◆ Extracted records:
--

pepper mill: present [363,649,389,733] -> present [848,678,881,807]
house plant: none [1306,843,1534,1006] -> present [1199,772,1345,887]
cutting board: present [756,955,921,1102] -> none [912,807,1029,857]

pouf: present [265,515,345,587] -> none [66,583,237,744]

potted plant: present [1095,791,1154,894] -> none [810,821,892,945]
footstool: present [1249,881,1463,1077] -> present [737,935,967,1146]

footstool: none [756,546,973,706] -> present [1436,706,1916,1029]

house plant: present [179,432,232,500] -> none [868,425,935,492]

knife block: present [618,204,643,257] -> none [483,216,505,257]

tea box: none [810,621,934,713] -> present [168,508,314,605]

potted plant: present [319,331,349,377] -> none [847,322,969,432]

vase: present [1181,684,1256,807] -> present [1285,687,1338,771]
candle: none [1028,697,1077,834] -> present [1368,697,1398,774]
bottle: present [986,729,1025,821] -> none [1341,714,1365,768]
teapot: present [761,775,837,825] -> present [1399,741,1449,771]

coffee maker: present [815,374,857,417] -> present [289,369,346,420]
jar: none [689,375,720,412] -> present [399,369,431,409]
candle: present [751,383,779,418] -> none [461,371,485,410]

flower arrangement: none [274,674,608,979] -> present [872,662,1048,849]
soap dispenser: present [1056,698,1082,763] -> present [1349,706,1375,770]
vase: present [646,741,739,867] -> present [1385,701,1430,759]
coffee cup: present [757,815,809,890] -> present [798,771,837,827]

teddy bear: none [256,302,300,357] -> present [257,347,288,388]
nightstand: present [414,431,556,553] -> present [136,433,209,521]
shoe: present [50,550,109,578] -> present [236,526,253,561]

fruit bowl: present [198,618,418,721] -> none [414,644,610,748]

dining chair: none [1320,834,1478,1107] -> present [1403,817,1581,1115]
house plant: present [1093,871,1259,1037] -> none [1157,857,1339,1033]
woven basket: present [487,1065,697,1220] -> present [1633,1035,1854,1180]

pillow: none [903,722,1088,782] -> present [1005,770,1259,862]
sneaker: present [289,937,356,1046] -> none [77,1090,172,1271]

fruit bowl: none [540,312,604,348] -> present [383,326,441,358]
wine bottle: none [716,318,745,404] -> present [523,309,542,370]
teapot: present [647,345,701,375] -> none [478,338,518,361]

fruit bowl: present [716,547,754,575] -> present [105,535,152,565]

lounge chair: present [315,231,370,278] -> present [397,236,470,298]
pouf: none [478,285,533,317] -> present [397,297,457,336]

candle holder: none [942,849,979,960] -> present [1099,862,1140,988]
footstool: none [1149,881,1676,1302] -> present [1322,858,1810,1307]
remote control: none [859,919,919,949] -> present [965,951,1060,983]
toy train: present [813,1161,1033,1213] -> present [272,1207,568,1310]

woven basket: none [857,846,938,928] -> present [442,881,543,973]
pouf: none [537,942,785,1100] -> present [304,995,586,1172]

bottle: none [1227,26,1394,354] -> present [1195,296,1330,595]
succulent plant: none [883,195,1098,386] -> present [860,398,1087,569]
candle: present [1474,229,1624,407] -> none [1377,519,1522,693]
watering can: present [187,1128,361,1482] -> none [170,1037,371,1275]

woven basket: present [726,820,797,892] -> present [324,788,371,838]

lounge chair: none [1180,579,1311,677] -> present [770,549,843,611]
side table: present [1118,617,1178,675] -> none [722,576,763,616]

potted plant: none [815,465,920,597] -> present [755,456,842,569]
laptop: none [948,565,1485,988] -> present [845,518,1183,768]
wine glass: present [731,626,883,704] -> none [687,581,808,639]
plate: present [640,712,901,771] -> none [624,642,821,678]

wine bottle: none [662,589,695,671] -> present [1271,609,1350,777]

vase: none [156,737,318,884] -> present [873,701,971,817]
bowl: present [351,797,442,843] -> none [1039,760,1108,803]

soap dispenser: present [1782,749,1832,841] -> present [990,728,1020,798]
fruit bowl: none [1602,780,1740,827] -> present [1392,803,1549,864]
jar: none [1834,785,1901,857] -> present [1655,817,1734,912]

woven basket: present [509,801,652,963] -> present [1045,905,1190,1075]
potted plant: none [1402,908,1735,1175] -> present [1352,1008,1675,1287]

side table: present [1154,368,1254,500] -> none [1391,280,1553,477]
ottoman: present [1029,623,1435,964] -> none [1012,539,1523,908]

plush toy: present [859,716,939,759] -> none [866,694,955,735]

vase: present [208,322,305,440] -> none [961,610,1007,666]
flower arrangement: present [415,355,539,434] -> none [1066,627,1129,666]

--

Copy each line of the preceding data that contains the string "footstool".

◆ Task solution:
footstool: present [1249,881,1463,1077] -> present [737,935,967,1146]
footstool: none [756,546,973,706] -> present [1436,706,1916,1029]
footstool: none [1149,881,1676,1302] -> present [1322,858,1810,1307]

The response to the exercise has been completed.